To figure out which lambda value to use for the coefficients penalty, a standard method is to test a range of values and measure model performance at each value. The figure below shows that Area Under Curve is highest with lambda = 0.02750. (There is a mean and SD for AUC because of a 5-fold cross-validation procedure.)
At lambda = 0.02750, where AUC is highest, there are 4 coefficients left: Age, HHIE, HA Stigma, Soc_Suspect_HL. Together they explain 3.71% of the variance.

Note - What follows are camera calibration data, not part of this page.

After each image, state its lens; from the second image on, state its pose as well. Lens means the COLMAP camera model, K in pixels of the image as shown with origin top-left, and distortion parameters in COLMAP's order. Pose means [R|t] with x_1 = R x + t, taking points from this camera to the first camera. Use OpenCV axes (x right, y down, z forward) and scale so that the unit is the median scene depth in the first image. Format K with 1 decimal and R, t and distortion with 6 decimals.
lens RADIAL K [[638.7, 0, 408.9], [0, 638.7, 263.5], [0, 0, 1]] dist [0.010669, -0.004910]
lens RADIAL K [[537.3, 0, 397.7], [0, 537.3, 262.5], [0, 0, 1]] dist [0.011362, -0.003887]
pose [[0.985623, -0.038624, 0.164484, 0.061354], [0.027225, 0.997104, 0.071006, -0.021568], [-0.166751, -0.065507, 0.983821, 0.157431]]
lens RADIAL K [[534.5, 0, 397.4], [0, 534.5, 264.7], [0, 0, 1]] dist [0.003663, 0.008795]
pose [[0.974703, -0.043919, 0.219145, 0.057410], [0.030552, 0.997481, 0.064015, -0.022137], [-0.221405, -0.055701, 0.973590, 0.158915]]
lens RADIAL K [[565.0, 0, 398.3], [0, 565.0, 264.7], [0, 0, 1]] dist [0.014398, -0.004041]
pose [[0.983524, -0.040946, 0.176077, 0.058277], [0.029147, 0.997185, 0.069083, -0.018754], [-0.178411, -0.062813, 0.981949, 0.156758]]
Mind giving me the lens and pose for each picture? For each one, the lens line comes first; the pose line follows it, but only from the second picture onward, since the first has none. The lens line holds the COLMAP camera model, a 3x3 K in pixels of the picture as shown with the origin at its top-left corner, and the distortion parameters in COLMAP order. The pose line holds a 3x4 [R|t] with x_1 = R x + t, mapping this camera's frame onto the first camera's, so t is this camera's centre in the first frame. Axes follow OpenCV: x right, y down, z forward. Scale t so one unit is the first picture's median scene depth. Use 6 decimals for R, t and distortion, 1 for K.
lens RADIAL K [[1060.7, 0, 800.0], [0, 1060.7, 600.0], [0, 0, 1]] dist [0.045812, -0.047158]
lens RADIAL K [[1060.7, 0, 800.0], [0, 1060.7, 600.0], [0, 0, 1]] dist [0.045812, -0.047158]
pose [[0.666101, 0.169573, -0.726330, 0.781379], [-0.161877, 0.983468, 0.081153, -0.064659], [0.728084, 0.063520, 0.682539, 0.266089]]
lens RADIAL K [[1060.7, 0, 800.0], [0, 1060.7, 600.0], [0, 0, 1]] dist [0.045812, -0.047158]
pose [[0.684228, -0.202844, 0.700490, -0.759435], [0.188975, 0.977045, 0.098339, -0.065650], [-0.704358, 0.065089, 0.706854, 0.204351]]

Summary of model with 4 predictors:
##
## Call:
## glm(formula = Purchased_HA ~ Age + HHIE_total + HA_stigma_avg +
## Soc_Suspect_HL, family = "binomial", data = pta)
##
## Deviance Residuals:
## Min 1Q Median 3Q Max
## -1.4831 -0.6814 -0.5593 -0.4042 2.3437
##
## Coefficients:
## Estimate Std. Error z value Pr(>|z|)
## (Intercept) -5.511323 0.937553 -5.878 4.14e-09 ***
## Age 0.044948 0.010868 4.136 3.53e-05 ***
## HHIE_total 0.045900 0.009955 4.611 4.02e-06 ***
## HA_stigma_avg -0.163669 0.088638 -1.846 0.0648 .
## Soc_Suspect_HL 0.742241 0.339078 2.189 0.0286 *
## ---
## Signif. codes: 0 '***' 0.001 '**' 0.01 '*' 0.05 '.' 0.1 ' ' 1
##
## (Dispersion parameter for binomial family taken to be 1)
##
## Null deviance: 749.15 on 752 degrees of freedom
## Residual deviance: 705.28 on 748 degrees of freedom
## AIC: 715.28
##
## Number of Fisher Scoring iterations: 4
## OR 2.5 % 97.5 %
## (Intercept) 0.004040757 0.0006210107 0.0246466
## Age 1.045973327 1.0241242231 1.0687634
## HHIE_total 1.046969985 1.0268406708 1.0677703
## HA_stigma_avg 0.849022960 0.7128779428 1.0095551
## Soc_Suspect_HL 2.100638661 1.1241124640 4.2999273
Comparing models with 28, 6, and 4 predictors, overall accuracy is similar, with sensitivity changing the most as fewer predictors are used:
| Predictors | Accuracy % | Sensitivity % | Specificity % | AUC | |
|---|---|---|---|---|---|
| Full model | 28 | 65.47 | 65.10 | 65.56 | 65.33 |
| Backwards step | 6 | 65.86 | 61.07 | 67.05 | 64.06 |
| Lasso regression | 4 | 63.47 | 59.73 | 64.40 | 62.07 |
(In response to comments)
The following sample sizes were needed to detect the following effects with alpha two-tailed = 0.95 and power = 0.80:
| Odds ratio | Required sample size | |
|---|---|---|
| Age | 1.046 | 413 |
| HHIE | 1.047 | 310 |
| HA_Stigma | 0.849 | 1010 |
| Soc_Suspect_HL | 2.101 | 769 |
Given that our sample size was n = 753, our study had an adequate sample size for Age, HHIE and Soc_Suspect_HL, but not for HA Stigma. (Note: This sort of post-hoc power analysis feels a bit circular; I’m not sure it adds any useful information.)
Predictors were not too highly correlated and there were no high-influence datapoints, which helped increase confidence in the model coefficients (odds ratios).
Dropping most of the 28 predictors did not lead to a worse model; having 4 variables works about as well as having 6 or 28. Those few variables that do explain the outcome don’t lead to a very good model, with metrics in the low 60’s.
Using a less controversial method of lasso regression than stepwise variable selection: Age, HHIE, and “know at least 1 person with suspected HL” affected the decision to purchase hearing aids. HA Stigma survived the variable selection procedure as well, but confidence intervals showed that it had an uncertain effect.